Forum Moderators: coopster

Message Too Old, No Replies

PHP Search Application

Creating a simple yet effective search engine.

         

wfernley

4:29 pm on Nov 17, 2004 (gmt 0)

WebmasterWorld Senior Member 10+ Year Member



Hi everyone.

Well I am trying to build a searche engine in PHP and I was curious what the best way is to go about it. I have found a few tutorials and I was just curious what the best way to design a simple search engine would be.

Right now it is going to be basic. I have a FAQ database with 3 columns, faqs_id, faqs_question, faqs_answer. I want to create a search engine to search the FAQ database and find the most relevent information for the user.

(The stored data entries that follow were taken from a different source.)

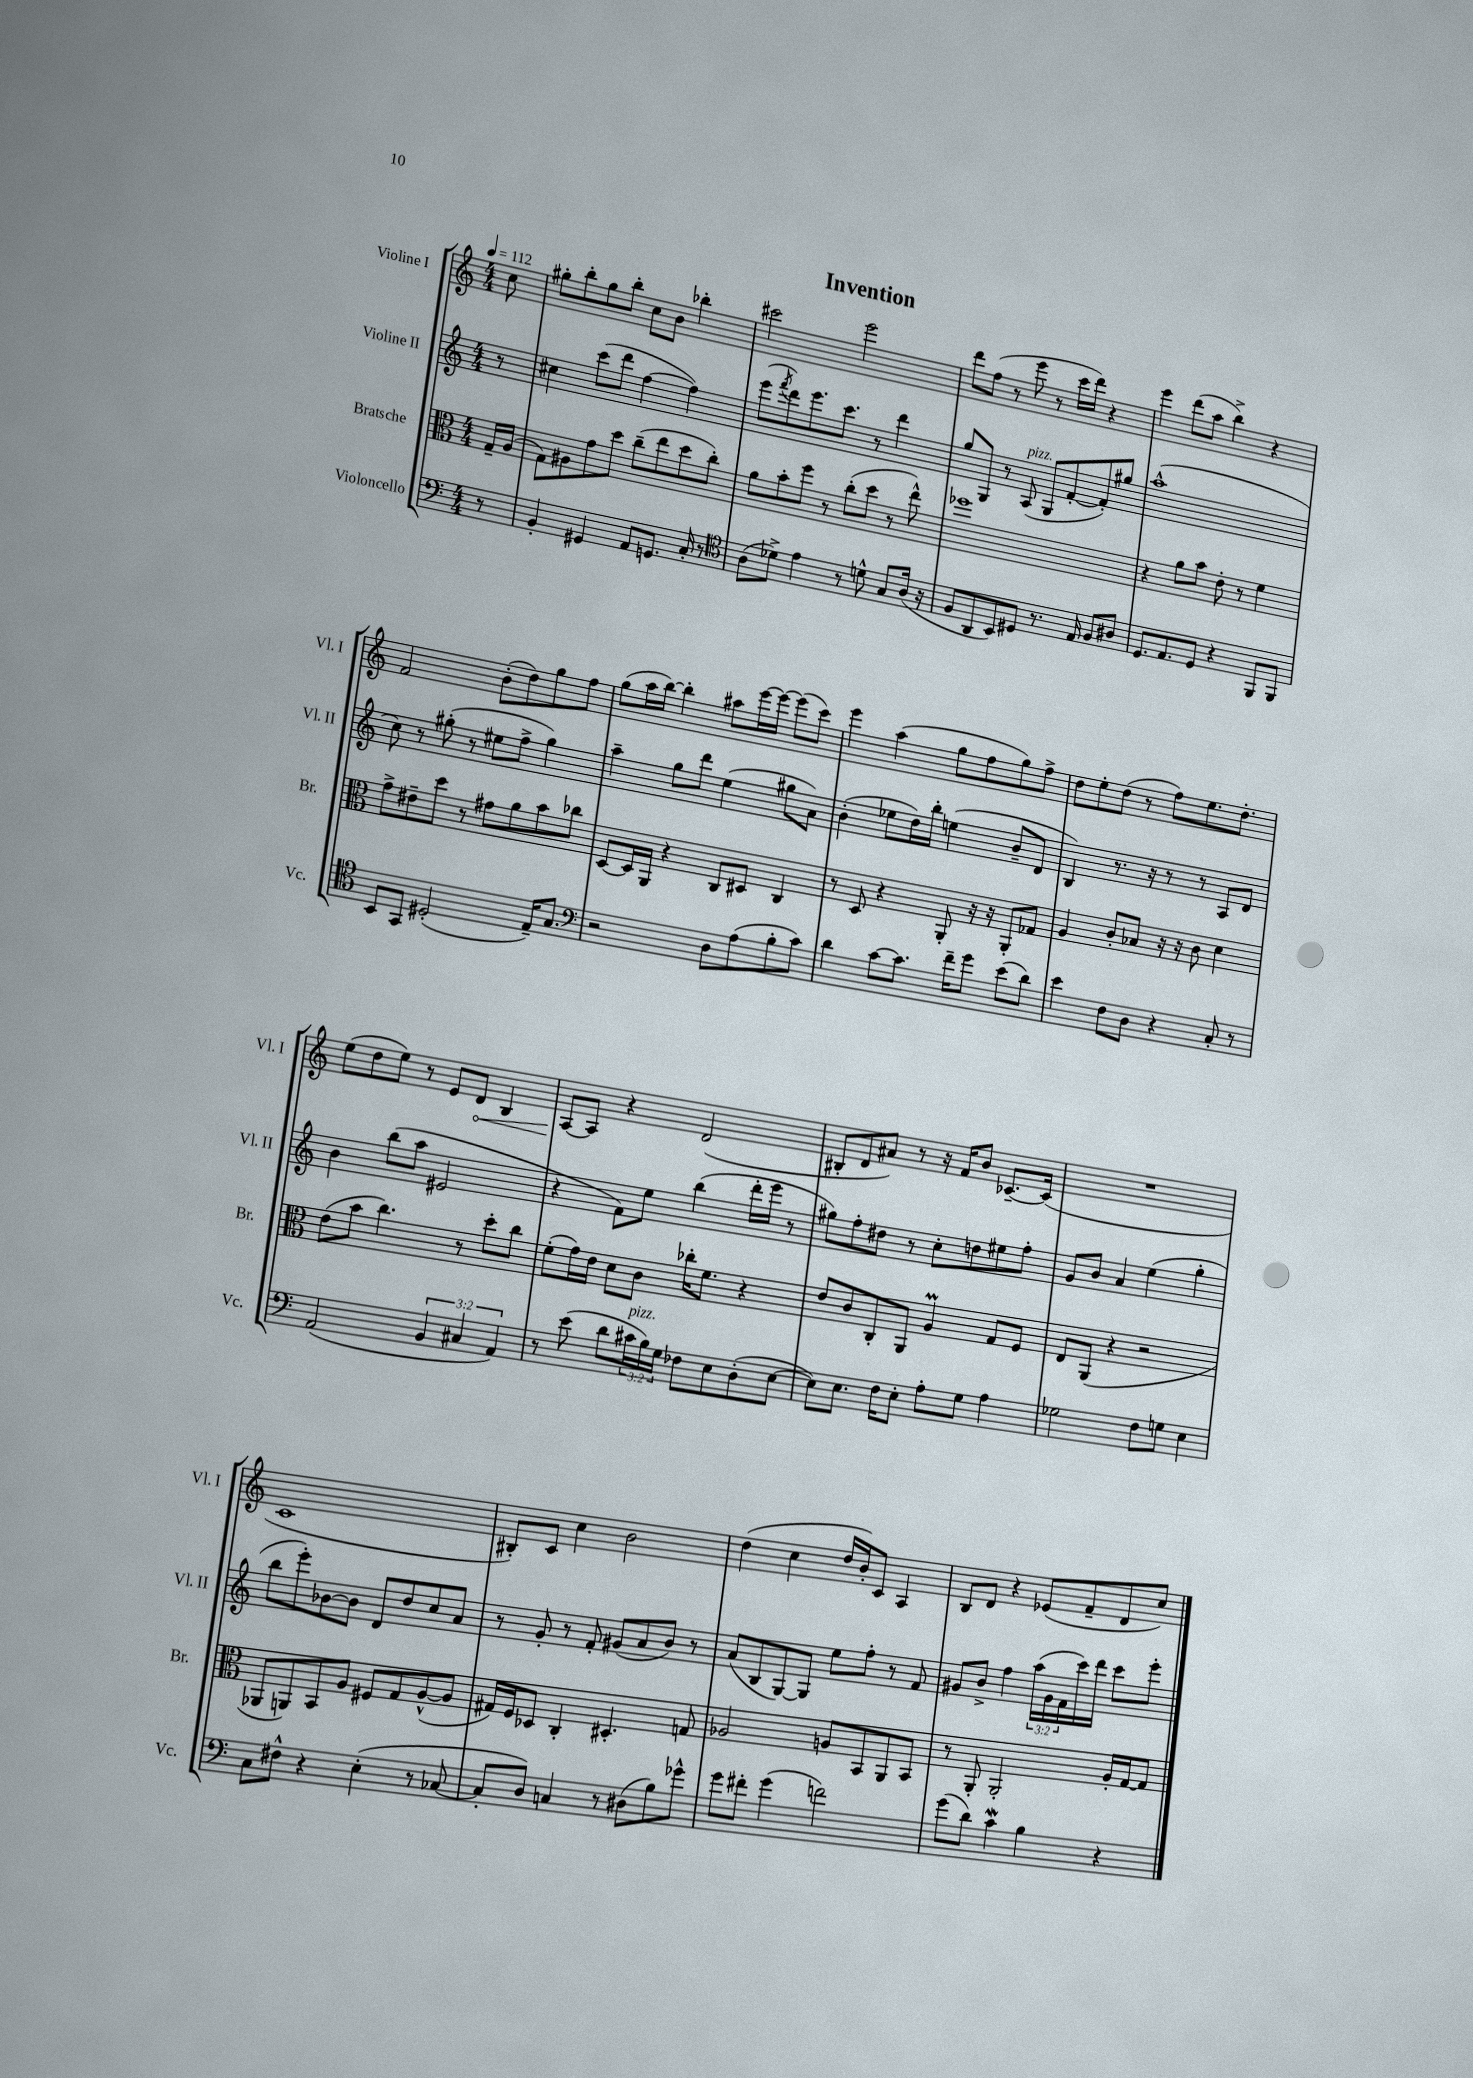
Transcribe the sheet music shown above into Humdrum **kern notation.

**kern	**kern	**kern	**kern
*staff4	*staff3	*staff2	*staff1
*clefF4	*clefC3	*clefG2	*clefG2
*k[]	*k[]	*k[]	*k[]
*M4/4	*M4/4	*M4/4	*M4/4
*MM112	*MM112	*MM112	*MM112
8r	16G~/LL	8r	8cc\
.	(16A/JJ	.	.
=	=	=	=
4BB'/	8G\L)	4cc#\	8gg#'\L
.	8A#\	.	8bb'\
4GG#/	8g\	(8ccc\L	8gg#\
.	8dd\J	8ddd\J	8bb'\J
8AA/L	(8cc~\L	[4ff\	8cc\L
8.GG/J	8ee\	.	8b\J
.	8dd\	4ff\])	4bb-'\
16C'/	.	.	.
8r	8cc'\J)	.	.
=	=	=	=
*clefC4	*	*	*
(8A\L	8a\L	(8eee\L	2ccc#\
.	.	8qfff/	.
8d-^\J)	8b'\	8ddd\)	.
4e\	8ff\J	8.eee\	.
.	8r	.	.
.	.	8.ccc\J	.
8r	(8cc'\L	.	2eee\
8d^^\	8dd\J	8r	.
8G/L	8r	4ddd\	.
(16A/Jk	8ee^^\)	.	.
16r	.	.	.
=	=	=	=
8F/L	1ff-	8gg/L	8ddd\L
8AA/	.	8G/J	(8ff\J
8BB/)	.	8r	8r
8D#/J	.	(8A/	8eee\
8.r	.	8G/L	8r
.	.	[8f'/	16ccc\LL
16E/	.	.	16ddd\JJ)
8F/L	.	8f'/])	4r
8A#/J	.	8gg#/J	.
=	=	=	=
8.D/L	4r	(1aa^^	4eee\
8.E/	.	.	.
.	8a\L	.	(8ddd\L
8D/J	8b\J	.	8aa\J
4r	8e'\	.	4bb^\)
.	8r	.	.
8FF/L	4f\	.	4r
8FF/J	.	.	.
=	=	=	=
8BB/L	8g^\L	8cc\)	2f/
8GG/J	8e#~\	8r	.
(2D#'/	8dd\J	(8gg#'\	.
.	8r	8r	.
.	8g#\L	8ee#\L	(8b'\L
.	8a\	8ff^\J	8dd\)
16E~/LK)	8b\	4gg#\)	8gg\
8.G/J	.	.	.
.	8cc-\J	.	8ff\J
=	=	=	=
*clefF4	*	*	*
2r	[8D/L	4aa~\	(8gg\L
.	16D/]L	.	16aa\L
.	16AA/JJ	.	[16bb\JJ)
.	4r	8gg\L	4bb'\]
.	.	8ddd\J	.
8D\L	8C/L	(4ee\	8aa#\L
(8A\	8D#/J	.	[16eee\L
.	.	.	16eee\_JJ
8B'\	4C/	8gg#\L	(8eee\]L
8c\J)	.	8a\J)	8ccc\J)
=	=	=	=
4d\	8r	(4b'\	4eee\
.	8D/	.	.
[8c\L	4r	8ee-\L	(4aa\
8.c\]J	.	16dd\L)	.
.	.	16bb'\JJ	.
.	8AA'/	(4ee\	8gg\L
16f~\LK	.	.	.
8g\J	16r	.	8ff\
.	16r	.	.
(8e\L	8AA'/L	8b~/L	8gg\)
8d\J)	8G-/J	8d/J	8ff^\J
=	=	=	=
4e\	4A/	4B/)	8dd\L
.	.	.	8ee'\
8F\L	8c'/L	8.r	(8dd\J
8D\J	8B-/J	.	8r
.	.	16r	.
4r	16r	8r	8ff\L)
.	16r	.	.
.	8c\	8r	8.ee\
8C'/	4d\	8A/L	.
.	.	.	8.dd'\J
8r	.	8d/J	.
=	=	=	=
(2AA/	(8e\L	4b\	(8ee\L
.	8b\J	.	8dd\
.	4.cc\)	(8bb\L	8ee\J)
.	.	8aa\J	8r
6BB/	.	2e#/	8e/L
.	8r	.	8d/J
6C#/	.	.	.
.	8dd'\L	.	4B/
6AA/)	.	.	.
.	8cc\J	.	.
=	=	=	=
8r	(8f'\L	4r	[8A/L
(8e\	16g\L)	.	8A/]J
.	16e\JJ	.	.
8d\L	8d\L	8f\L)	4r
24c#\L	8c\J	8ee\J	.
24B\)	.	.	.
24G\JJ	.	.	.
8F-\L	16cc-'\LK	(4bb\	(2d/
.	8.f\J	.	.
8E\	.	.	.
(8D'\	4r	16ddd'\LL	.
.	.	16eee\JJ	.
[8E\J	.	8r	.
=	=	=	=
8E\]L)	8e/L	8gg#\L)	8B#'/L
8.E\J	8c/	8ff'\	8d/
.	8C'/	8dd#\J	8a#/J)
16F\LK	.	.	.
8E'\J	8AA/J	8r	8r
8A'\L	4A/	8cc'\L	16r
.	.	.	16f/LK
8G\J	.	8dd\	8b/J
4A\	8G/L	8ee#\	[8.c-~/L
.	8F/J	8ff'\J	.
.	.	.	(16c-/]Jk
=	=	=	=
2G-\	8E/L	8g/L	1r
.	(8AA/J	8b/J	.
.	4r	4a/	.
8F\L	2r	(4ee\	.
8G\J	.	.	.
4E\	.	4gg'\	.
=	=	=	=
8C\L	8AA-/L	8bb\L	1c
8F#^^\J	8AA/)	8eee'\)	.
4r	8BB/	[8b-\	.
.	8A/J	8b-\]J	.
(4E'\	8F#/L	8d/L	.
.	8G/	8dd/	.
8r	([8A^^/	8cc/	.
[8C-/	8A/]J	8a/J	.
=	=	=	=
8C-'/]L	16G#/LL)	8r	8B#'/L)
.	16F/J	.	.
8D/J)	8D-/J	8g'/	8c/J
4C/	4C'/	8r	4cc\
.	.	8f'/	.
8r	4.D#'/	(8g#/L	2b\
(8D#\L	.	8a/	.
8B\)	.	8b/J)	.
8g-^^\J	8G/	8r	.
=	=	=	=
8g\L	2A-/	(8a/L	(4dd\
8f#'\J	.	8B/	.
(4g\	.	[8G/)	4cc\
.	.	8G/]J	.
2f\)	8A/L	8ee\L	16dd/LL
.	.	.	16b'/J)
.	8BB/	8ff'\J	8c/J
.	8AA/	8r	4A/
.	8BB/J	8f/	.
=	=	=	=
(8g\L	8r	8g#/L	8B/L
8d\J)	8AA'/	8b^/J	8d/J
4c\	2AA'/	4ff\	4r
4B\	.	(24aa\LL	(8e-/L
.	.	24g#\	.
.	.	24f\	.
.	.	16ccc\)	8f~/
.	.	16ddd\JJ	.
4r	16A'/LL	8ccc\L	8d/
.	[16G/J	.	.
.	8G/]J	8eee'\J	8cc/J)
==	==	==	==
*-	*-	*-	*-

I have found a few tutorials like I mentioned before that dealt with creating a search engine application. I was wondering how effective they would be. They talk about creating another table called keywords and then keywords would be added and a url to the faq they were relevant to. I was curious how this would be speed wise and database size. When I think about it that will be a lot of keywords especially if a keyword is inserted into the database everytime it is found in the FAQ.

I am confused about how I should go about it, and I apologize for not being able to explain it well enough.

What would be the best way to design this search engine?

Thanks.

Wes

mincklerstraat

5:26 pm on Nov 17, 2004 (gmt 0)

WebmasterWorld Senior Member 10+ Year Member



This sounds to me like a pretty sound approach. I haven't seen the tutorials (and this will be one of the biggest limitations of answers you'll get to this question - not seeing the tutorial, it's difficult to comment on how fast or effective the app will be), but I guess that your php script does a query based on the user input to the 'keywords' table; if it finds relevant info there, it spits out the url's of such keywords; if not, it does a query on the content tables themselves, and if it comes up with anything, dishes out those url's, and stashes the keyword(s) url(s) in the appropriate places in the keywords table so it doesn't have to go through the second, more time-intensive proceedure next time somebody searches this keyword. The first searches will go slow, but after a while they'll get faster. Hopefully it also has a way of removing the keywords when you remove or modify entries.

You'll also want some kind of filter which removes words and phrases which are commonly used in in searches - 'the', 'and', 'how', etc., you might want to add date / number of searches data for new keywords that gets updated until a keyword has been searched for x times by users - when it's 'confirmed' as a valuable keyword - this way you could weed out your keywords table for things that were only searched for once or twice a while ago.

For a FAQ, if it's decent-sized, this could be a nice addition. If you have a really big site with long articles, this kind of functionality could be a problem in slowing things down. SPIP had some kind of keyword-search table functionality which was turned off by default, since there had been a lot of complaints about it using huge amounts of disk space iirc; probably mainly from people who were running SPIP on shared hosting.

If you have less than a few of hundred pages in your FAQ, it might make more sense just to use ordinary SELECT LIKE syntax in your query and forget about the whole keyword business - you could do this with or without a fulltext index.